Rows from a dataset:
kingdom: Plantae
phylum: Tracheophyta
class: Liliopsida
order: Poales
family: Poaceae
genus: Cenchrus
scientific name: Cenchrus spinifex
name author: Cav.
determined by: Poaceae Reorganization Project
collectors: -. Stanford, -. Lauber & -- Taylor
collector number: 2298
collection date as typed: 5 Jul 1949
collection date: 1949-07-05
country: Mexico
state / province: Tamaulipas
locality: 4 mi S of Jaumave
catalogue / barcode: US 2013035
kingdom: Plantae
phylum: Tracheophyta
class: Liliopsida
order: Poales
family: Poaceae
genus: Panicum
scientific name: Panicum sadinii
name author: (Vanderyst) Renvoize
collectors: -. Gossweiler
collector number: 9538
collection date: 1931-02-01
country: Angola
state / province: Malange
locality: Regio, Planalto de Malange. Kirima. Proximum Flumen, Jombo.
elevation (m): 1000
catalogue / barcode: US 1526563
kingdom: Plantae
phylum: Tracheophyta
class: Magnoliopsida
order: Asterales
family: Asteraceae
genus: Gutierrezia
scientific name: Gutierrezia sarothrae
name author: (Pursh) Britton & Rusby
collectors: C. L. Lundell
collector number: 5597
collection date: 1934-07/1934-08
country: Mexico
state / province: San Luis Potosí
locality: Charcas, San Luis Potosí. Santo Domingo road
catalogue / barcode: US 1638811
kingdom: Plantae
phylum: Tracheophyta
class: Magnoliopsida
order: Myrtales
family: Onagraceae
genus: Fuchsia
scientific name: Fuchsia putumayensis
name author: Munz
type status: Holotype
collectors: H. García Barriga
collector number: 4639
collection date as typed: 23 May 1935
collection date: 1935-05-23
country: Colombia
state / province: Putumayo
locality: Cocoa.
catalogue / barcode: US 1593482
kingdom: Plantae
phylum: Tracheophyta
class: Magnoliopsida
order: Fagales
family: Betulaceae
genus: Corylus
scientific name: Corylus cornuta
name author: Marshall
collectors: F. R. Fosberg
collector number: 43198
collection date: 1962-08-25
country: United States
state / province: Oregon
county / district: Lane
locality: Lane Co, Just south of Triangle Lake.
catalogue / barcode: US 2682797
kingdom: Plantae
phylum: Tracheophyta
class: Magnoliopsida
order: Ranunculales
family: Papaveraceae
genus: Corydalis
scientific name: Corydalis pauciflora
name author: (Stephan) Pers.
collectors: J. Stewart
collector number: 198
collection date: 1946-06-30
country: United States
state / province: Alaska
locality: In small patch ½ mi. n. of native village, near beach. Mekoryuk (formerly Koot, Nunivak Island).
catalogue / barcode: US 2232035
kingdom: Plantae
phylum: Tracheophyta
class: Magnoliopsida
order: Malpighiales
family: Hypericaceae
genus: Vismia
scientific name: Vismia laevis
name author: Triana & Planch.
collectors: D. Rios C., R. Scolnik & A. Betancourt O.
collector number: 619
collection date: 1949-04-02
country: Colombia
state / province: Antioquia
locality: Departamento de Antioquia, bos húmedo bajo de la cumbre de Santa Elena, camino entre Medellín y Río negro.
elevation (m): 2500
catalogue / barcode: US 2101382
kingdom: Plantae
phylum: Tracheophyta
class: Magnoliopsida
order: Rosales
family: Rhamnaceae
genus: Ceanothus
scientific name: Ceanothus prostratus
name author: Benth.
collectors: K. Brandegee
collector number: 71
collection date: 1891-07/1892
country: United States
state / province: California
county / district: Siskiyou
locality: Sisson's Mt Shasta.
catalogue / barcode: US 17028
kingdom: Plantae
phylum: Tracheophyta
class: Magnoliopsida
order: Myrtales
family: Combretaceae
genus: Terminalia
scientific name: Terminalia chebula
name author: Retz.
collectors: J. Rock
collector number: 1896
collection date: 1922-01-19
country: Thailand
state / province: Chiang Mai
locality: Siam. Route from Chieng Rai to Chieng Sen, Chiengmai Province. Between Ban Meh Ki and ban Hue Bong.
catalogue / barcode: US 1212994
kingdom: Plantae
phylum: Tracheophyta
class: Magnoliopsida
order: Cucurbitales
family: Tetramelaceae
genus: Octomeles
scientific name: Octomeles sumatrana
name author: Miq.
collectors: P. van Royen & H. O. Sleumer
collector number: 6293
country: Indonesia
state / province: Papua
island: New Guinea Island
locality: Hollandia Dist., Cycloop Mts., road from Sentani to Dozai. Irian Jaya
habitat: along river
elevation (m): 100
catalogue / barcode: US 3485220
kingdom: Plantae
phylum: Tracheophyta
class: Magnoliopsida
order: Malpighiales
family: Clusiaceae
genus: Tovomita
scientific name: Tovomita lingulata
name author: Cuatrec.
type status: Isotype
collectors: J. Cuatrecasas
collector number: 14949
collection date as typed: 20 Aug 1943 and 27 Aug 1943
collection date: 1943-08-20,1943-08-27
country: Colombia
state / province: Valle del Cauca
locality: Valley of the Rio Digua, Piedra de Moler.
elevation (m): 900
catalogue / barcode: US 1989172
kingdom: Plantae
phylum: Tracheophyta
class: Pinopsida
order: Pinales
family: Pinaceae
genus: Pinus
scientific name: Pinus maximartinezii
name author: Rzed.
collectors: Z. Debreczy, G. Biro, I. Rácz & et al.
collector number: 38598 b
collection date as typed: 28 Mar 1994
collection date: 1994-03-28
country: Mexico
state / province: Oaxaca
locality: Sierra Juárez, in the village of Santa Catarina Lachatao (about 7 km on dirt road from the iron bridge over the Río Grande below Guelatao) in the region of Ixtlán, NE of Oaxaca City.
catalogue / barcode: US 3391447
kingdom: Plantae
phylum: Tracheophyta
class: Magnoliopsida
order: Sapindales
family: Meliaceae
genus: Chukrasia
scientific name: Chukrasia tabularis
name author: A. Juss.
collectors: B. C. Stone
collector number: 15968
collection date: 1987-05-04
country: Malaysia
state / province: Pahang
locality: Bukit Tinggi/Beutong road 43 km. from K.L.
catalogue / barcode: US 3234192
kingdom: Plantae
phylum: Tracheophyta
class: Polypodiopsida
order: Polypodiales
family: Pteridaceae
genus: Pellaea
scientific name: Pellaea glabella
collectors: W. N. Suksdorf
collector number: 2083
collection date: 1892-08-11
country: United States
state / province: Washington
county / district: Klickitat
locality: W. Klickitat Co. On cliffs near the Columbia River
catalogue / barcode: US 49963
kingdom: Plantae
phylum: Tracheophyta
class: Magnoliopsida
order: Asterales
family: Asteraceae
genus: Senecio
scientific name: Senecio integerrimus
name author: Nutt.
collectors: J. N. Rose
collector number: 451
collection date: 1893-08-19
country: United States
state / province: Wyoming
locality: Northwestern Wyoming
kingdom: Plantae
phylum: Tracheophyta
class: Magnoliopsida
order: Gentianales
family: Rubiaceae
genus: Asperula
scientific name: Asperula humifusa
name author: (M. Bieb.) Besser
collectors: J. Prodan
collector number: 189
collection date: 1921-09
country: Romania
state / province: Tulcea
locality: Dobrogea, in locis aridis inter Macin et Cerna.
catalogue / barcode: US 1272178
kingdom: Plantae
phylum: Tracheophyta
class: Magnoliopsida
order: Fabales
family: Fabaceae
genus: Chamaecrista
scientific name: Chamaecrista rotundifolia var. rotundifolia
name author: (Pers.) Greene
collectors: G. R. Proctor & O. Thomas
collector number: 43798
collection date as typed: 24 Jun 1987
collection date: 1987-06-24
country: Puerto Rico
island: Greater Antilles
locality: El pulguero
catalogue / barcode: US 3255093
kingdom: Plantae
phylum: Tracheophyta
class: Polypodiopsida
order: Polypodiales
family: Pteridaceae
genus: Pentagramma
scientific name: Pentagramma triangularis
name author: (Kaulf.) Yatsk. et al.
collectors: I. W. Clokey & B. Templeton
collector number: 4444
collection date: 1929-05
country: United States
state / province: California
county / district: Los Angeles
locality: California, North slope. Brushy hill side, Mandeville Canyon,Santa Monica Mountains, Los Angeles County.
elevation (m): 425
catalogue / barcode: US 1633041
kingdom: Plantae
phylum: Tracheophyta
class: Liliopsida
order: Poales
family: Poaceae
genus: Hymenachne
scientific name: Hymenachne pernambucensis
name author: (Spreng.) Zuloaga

▶ Required work
Copy out, word for word, the lines of the records from the line containing "scientific name: Asperula humifusa" through the line containing "scientific name: Chamaecrista", including both of those lines.

▶ Exercise answer
scientific name: Asperula humifusa
name author: (M. Bieb.) Besser
collectors: J. Prodan
collector number: 189
collection date: 1921-09
country: Romania
state / province: Tulcea
locality: Dobrogea, in locis aridis inter Macin et Cerna.
catalogue / barcode: US 1272178
kingdom: Plantae
phylum: Tracheophyta
class: Magnoliopsida
order: Fabales
family: Fabaceae
genus: Chamaecrista
scientific name: Chamaecrista rotundifolia var. rotundifolia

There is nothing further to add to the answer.